Once every line below with "private" has been counted, state the total and nothing else.

● ● ● ● ● ● ●

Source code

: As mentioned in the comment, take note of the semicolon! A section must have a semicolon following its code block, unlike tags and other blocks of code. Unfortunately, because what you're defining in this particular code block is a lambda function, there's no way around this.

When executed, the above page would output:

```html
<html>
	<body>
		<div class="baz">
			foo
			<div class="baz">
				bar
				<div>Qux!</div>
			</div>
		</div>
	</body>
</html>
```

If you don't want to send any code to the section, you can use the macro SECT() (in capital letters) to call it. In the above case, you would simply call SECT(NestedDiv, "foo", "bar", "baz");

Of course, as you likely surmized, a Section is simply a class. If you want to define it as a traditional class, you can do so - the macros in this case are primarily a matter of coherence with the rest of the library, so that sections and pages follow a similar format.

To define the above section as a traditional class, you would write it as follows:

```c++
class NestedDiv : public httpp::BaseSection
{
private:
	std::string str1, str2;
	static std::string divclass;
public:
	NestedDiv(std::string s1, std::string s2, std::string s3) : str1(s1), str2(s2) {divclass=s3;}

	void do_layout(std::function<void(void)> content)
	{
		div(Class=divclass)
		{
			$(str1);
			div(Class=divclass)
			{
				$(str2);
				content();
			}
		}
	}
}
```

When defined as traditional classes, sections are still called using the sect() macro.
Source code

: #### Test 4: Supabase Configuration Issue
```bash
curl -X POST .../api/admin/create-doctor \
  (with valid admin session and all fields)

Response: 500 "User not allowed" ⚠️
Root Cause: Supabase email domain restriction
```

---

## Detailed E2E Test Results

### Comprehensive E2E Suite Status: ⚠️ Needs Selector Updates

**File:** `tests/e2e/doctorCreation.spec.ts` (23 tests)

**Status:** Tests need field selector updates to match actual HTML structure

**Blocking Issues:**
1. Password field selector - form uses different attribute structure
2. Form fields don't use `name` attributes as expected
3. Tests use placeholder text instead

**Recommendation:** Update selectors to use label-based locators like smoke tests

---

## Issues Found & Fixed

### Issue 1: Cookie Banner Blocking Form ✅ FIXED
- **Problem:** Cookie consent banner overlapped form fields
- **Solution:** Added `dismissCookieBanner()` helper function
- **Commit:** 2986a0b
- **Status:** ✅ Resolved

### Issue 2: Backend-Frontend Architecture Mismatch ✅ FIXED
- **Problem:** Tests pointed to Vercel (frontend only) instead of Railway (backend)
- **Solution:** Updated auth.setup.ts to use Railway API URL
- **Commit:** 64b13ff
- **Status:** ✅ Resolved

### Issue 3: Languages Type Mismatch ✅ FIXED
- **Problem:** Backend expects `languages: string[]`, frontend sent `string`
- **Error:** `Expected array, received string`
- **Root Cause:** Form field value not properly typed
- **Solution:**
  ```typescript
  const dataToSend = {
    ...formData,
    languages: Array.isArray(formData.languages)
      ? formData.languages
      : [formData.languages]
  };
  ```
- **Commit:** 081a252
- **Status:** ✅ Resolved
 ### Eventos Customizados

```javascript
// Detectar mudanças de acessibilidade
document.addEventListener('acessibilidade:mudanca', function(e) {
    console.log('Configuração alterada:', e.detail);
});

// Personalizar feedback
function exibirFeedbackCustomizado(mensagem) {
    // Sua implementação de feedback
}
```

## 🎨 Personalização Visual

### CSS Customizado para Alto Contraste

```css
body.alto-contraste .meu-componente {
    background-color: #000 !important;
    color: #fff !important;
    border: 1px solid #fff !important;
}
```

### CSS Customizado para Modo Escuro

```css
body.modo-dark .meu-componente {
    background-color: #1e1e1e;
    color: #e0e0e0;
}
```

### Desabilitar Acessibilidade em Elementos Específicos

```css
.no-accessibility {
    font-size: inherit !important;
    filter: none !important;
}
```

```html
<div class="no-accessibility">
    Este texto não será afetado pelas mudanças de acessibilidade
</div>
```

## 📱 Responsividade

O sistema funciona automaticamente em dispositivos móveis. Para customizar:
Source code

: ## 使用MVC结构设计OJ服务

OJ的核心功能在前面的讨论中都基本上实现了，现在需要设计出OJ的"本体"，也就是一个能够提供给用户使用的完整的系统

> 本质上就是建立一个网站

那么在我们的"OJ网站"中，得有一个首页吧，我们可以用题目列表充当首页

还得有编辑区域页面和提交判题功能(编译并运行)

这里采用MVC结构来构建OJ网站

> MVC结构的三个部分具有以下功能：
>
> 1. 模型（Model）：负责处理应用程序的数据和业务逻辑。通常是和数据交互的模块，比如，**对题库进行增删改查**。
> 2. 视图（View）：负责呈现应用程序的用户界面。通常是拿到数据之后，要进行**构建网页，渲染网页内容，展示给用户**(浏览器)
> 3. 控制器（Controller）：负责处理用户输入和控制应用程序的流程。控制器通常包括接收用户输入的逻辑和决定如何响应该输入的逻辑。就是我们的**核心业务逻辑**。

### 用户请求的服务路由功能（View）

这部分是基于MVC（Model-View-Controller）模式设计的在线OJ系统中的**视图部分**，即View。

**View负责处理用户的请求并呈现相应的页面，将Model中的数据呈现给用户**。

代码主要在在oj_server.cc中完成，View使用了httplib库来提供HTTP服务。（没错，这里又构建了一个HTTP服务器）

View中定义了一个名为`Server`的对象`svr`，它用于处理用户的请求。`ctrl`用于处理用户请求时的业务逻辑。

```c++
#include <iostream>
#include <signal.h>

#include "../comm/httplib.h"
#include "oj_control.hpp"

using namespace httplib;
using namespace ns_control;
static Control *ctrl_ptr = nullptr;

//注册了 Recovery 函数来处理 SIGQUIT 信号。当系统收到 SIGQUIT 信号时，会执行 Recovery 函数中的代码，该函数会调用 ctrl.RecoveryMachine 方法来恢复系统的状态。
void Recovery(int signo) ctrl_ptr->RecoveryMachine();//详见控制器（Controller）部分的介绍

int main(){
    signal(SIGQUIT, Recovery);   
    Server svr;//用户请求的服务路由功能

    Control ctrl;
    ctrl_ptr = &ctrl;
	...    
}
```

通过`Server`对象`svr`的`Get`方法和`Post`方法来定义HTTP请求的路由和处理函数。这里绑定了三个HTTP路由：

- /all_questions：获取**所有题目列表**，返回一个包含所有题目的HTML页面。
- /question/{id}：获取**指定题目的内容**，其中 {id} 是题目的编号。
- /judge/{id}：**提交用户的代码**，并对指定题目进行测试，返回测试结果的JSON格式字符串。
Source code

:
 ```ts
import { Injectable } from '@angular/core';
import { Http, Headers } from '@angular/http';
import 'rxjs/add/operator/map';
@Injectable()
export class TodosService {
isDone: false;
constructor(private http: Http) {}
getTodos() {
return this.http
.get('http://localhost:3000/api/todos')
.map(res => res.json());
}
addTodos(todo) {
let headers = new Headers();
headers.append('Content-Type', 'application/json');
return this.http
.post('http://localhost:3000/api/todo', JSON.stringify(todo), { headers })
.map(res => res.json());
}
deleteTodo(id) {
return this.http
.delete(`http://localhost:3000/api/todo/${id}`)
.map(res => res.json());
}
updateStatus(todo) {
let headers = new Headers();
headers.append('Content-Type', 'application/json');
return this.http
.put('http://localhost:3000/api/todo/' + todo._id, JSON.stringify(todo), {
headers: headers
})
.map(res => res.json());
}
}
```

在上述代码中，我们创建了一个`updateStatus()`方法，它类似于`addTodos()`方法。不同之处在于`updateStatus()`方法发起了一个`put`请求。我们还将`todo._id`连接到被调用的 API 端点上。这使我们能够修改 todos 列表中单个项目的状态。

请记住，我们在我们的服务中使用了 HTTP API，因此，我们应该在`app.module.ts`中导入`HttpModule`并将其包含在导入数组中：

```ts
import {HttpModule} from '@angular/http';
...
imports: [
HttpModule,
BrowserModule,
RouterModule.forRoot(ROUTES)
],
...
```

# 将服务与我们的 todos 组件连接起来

● ● ● ● ● ● ●

◆ Exercise output
2